Mitchell Freedman, founder of Mitchell Freedman Accountancy Corp. in Sherman Oaks, Calif., pointed out that many parts of the country have been subjected to natural disasters for eons. "Businesses that are located in such areas, therefore, must have a disaster recovery plan in place in order to ensure their survival after such events."
Being prepared
The American Institute of CPAs started providing disaster recovery information to businesses, consumers and CPAs through a resource center on its CPA2Biz.com portal following 9/11.
Two guides from the AICPA deserve a look:
* Disasters and Financial Planning: A Guide for Preparedness was written and produced for the AICPA and the American Red Cross as a public service by the National Endowment for Financial Education. It is divided into six chapters: Making a Disaster Plan, Protecting Your Property, Protecting Your Income, Protecting Your Health and Life, Protecting Your Records, and Protecting Your Loved Ones.
* Disaster Recovery: A Guide to Financial Issues was also written and produced for the AICPA and the Red Cross by the NEFE. It addresses some of the financial questions asked by people who have experienced a disaster, and covers the first days following the disaster, looking at how to restore household stability, manage an injury or disability, and the financial decisions that must be made after a death.
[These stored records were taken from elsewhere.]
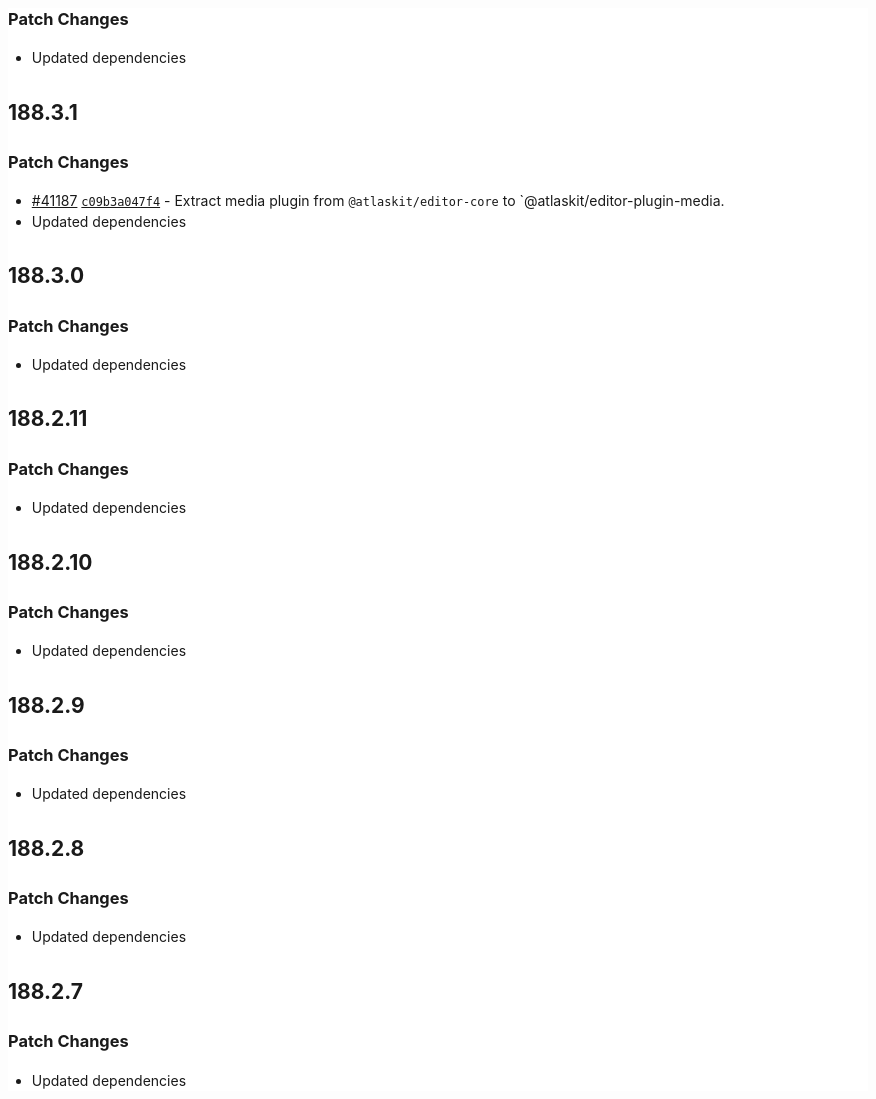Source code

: ### Patch Changes

-   Updated dependencies

## 188.3.1

### Patch Changes

-   [#41187](https://bitbucket.org/atlassian/atlassian-frontend/pull-requests/41187)
    [`c09b3a047f4`](https://bitbucket.org/atlassian/atlassian-frontend/commits/c09b3a047f4) -
    Extract media plugin from `@atlaskit/editor-core` to `@atlaskit/editor-plugin-media.
-   Updated dependencies

## 188.3.0

### Patch Changes

-   Updated dependencies

## 188.2.11

### Patch Changes

-   Updated dependencies

## 188.2.10

### Patch Changes

-   Updated dependencies

## 188.2.9

### Patch Changes

-   Updated dependencies

## 188.2.8

### Patch Changes

-   Updated dependencies

## 188.2.7

### Patch Changes

-   Updated dependencies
It then looks at the following weeks and months with a view toward stabilizing your finances, lawsuits and other settlements, and managing property loss. The last part looks ahead to future financial needs, job retraining and education, estate planning reminders, and emergency preparedness.
The booklets are free at local American Red Cross chapters across the country. To request a copy of either or both of the guides, go online and visit www.redcross.org/services/disaster/beprepared/financeprep.html.
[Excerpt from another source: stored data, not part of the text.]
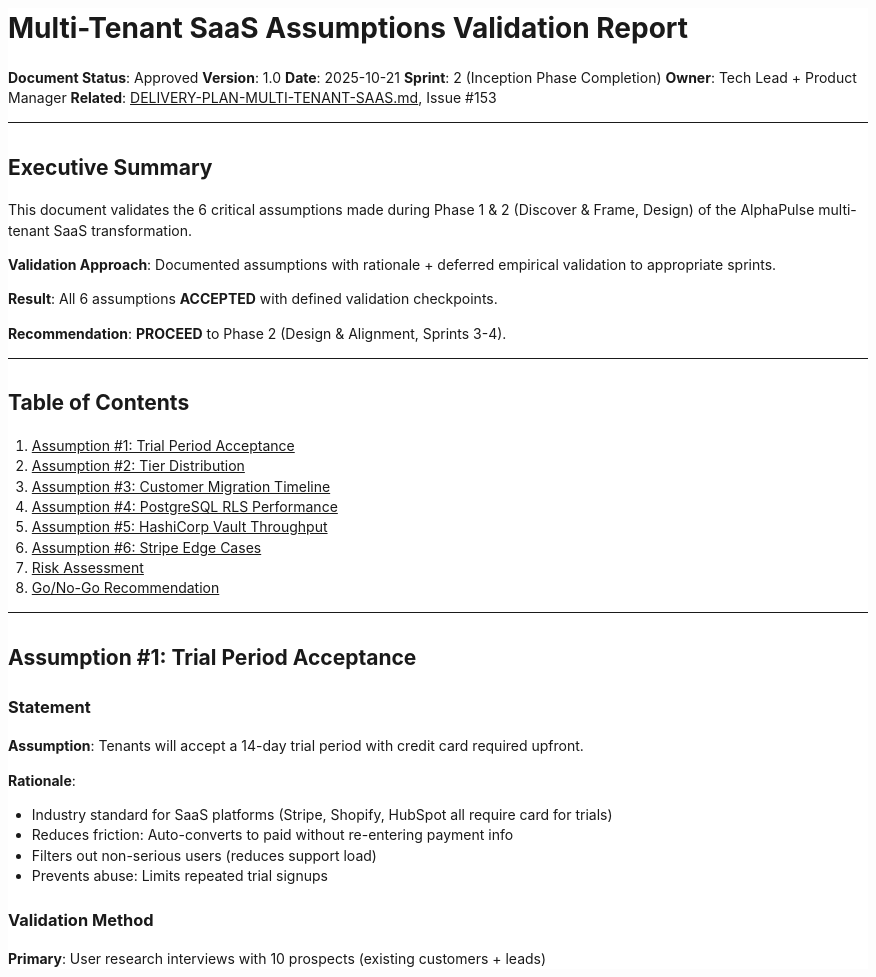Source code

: # Multi-Tenant SaaS Assumptions Validation Report

**Document Status**: Approved
**Version**: 1.0
**Date**: 2025-10-21
**Sprint**: 2 (Inception Phase Completion)
**Owner**: Tech Lead + Product Manager
**Related**: [DELIVERY-PLAN-MULTI-TENANT-SAAS.md](DELIVERY-PLAN-MULTI-TENANT-SAAS.md), Issue #153

---

## Executive Summary

This document validates the 6 critical assumptions made during Phase 1 & 2 (Discover & Frame, Design) of the AlphaPulse multi-tenant SaaS transformation.

**Validation Approach**: Documented assumptions with rationale + deferred empirical validation to appropriate sprints.

**Result**: All 6 assumptions **ACCEPTED** with defined validation checkpoints.

**Recommendation**: **PROCEED** to Phase 2 (Design & Alignment, Sprints 3-4).

---

## Table of Contents

1. [Assumption #1: Trial Period Acceptance](#assumption-1-trial-period-acceptance)
2. [Assumption #2: Tier Distribution](#assumption-2-tier-distribution)
3. [Assumption #3: Customer Migration Timeline](#assumption-3-customer-migration-timeline)
4. [Assumption #4: PostgreSQL RLS Performance](#assumption-4-postgresql-rls-performance)
5. [Assumption #5: HashiCorp Vault Throughput](#assumption-5-hashicorp-vault-throughput)
6. [Assumption #6: Stripe Edge Cases](#assumption-6-stripe-edge-cases)
7. [Risk Assessment](#risk-assessment)
8. [Go/No-Go Recommendation](#gono-go-recommendation)

---

## Assumption #1: Trial Period Acceptance

### Statement
**Assumption**: Tenants will accept a 14-day trial period with credit card required upfront.

**Rationale**:
- Industry standard for SaaS platforms (Stripe, Shopify, HubSpot all require card for trials)
- Reduces friction: Auto-converts to paid without re-entering payment info
- Filters out non-serious users (reduces support load)
- Prevents abuse: Limits repeated trial signups

### Validation Method
**Primary**: User research interviews with 10 prospects (existing customers + leads)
Since the terrorist attacks of Sept. 11, 2001, Freedman said that it has become undeniably clear that any part of the country can be subjected to a disaster, including man-made ones.
As a specific example, he cited the Oklahoma City bombing. "Most people thought of that as an anomaly. Now all business owners and managers must be aware that they can become victimized. Their business may be in close proximity to a government office, an important landmark or an important economic enterprise, any of which could be a target of a terrorist attack."
Freedman noted that inasmuch as there could be a loss of office space, important papers, computer equipment and electronic data, not to mention key personnel, it is vital that owners and managers do themselves, their customers, their staff and the economy a service by planning for the possibility of a disaster, so that they can be up and running as quickly and as practically as possible should a catastrophe occur.
Gerald Gagne, CPA, CISA and shareholder of Massachusetts-based Wolf & Co.'s Information Technology Assurance Services Group, added that businesses face the risk of process interruption every day.
"A business interruption could take the form of computer failure or theft, physical or cyber-terrorism, fire, tornado, flood or even employee sabotage," he said. "It runs the gamut of what could happen. A well-thought-out business continuity plan defines the resources, actions, tasks and data required to manage the business recovery process in the event of accidental or intentional business interruption."
To JoAnn Ralph, managing consultant of RK Risk Management LLC, an affiliate of Rothstein Kass, headquartered in Roseland, N.J., it's crucial for a business to have a disaster recovery plan. "Reported statistics indicate that a business that suffers a significant loss in productivity or revenue and whose recovery is delayed due to the inadequacy of insurance or disaster planning runs a higher risk of failure within two years of resuming operations. Without a plan of action, a great deal of time is wasted and the costs to get the business up and running again would be inflated."